Senator Ed Markey also released a strongly worded statement, and said “there is no place in our society, let alone the White House,” for someone like Bannon.

“If the saying is true and you are the company you keep, Donald Trump has chosen to champion the positions of neo-Nazis, white nationalists and anti-Semites by appointing Steve Bannon as chief strategist and senior counselor,” Markey wrote. “President-elect Trump will forever poison the well with Congress and the American people by appointing a figure who has fueled the rhetoric and activities of hate groups.”

Senator Elizabeth Warren also criticized the appointment, addressing Trump on Twitter: “You said you’d be a ‘President for all.’ Then why are you embracing the ugliness & divisiveness of your campaign?”

Speaking at a press conference Monday afternoon, President Obama said it would be “inappropriate” for him to comment on the incoming president’s White House appointments. But in a general response, Obama said any disagreements that he and Trump have are a “reminder that elections matter, and voting counts.”

Jeremy Burton, the executive director of the Jewish Community Relations Council of Greater Boston, denounced the appointment.

He said Bannon’s selection contradicts Trump’s message, made in his early morning victory speech Nov. 9, in which the president-elect promised to be a leader who helped “bind the wounds of division” in America.

“We’re deeply concerned that the worst rhetoric or hatefulness of the campaign will become the policy of the administration,” Burton said.

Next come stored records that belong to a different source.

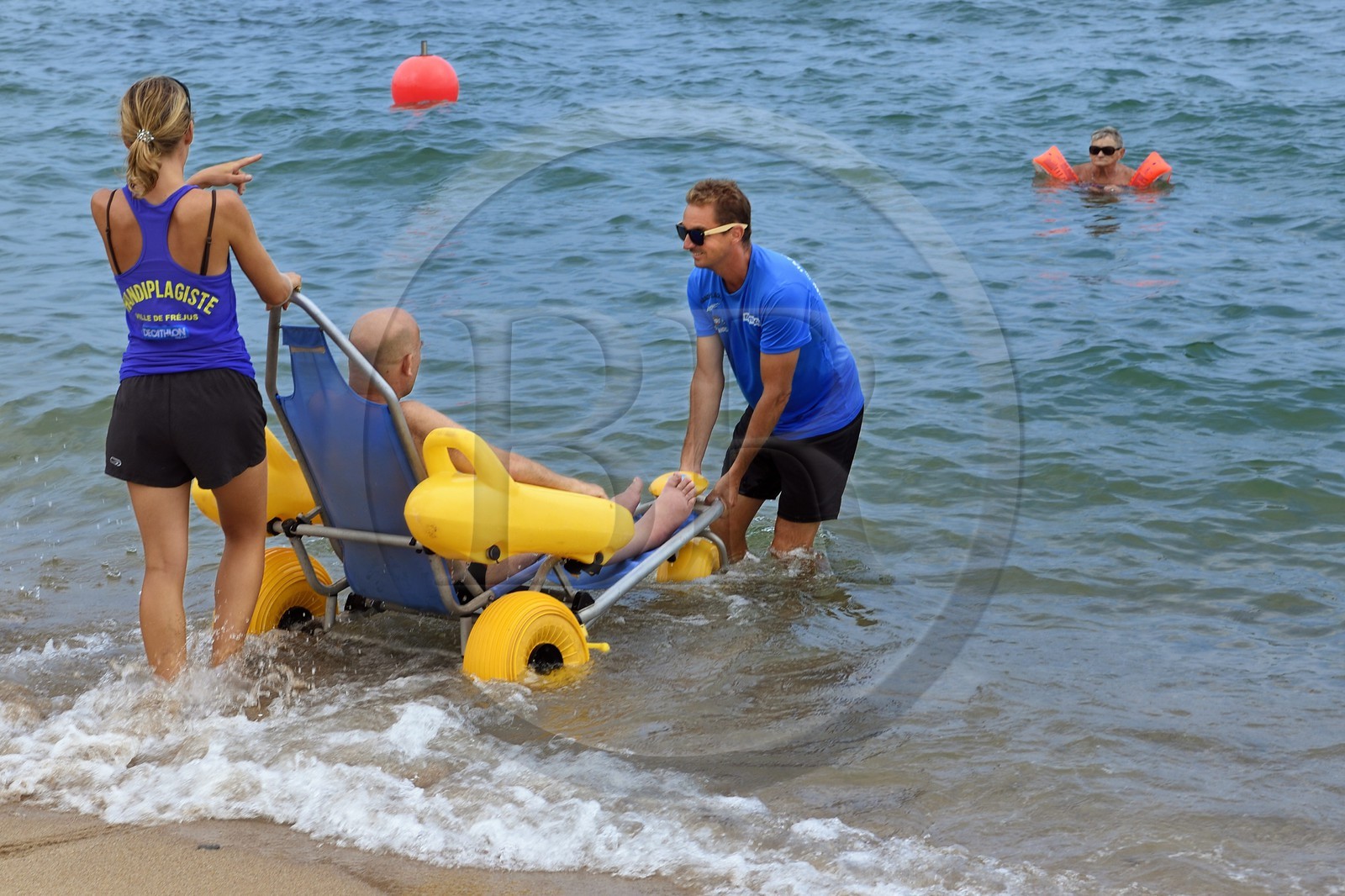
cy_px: 448
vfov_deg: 23.4
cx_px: 672
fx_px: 2166
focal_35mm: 58
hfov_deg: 34.5
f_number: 7.1
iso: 200
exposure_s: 1/250
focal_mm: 58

He highlighted an early November campaign advertisement run by the Trump team. In the spot, a narrator characterizes Trump as an outsider politician who could usurp the “global special interests” who control the “levers of power in Washington.” As the narrator speaks, images were shown of financial leaders of Jewish faith, billionaire investor George Soros, Goldman Sachs CEO Lloyd Blankfein, and Federal Reserve chair Janet Yellen.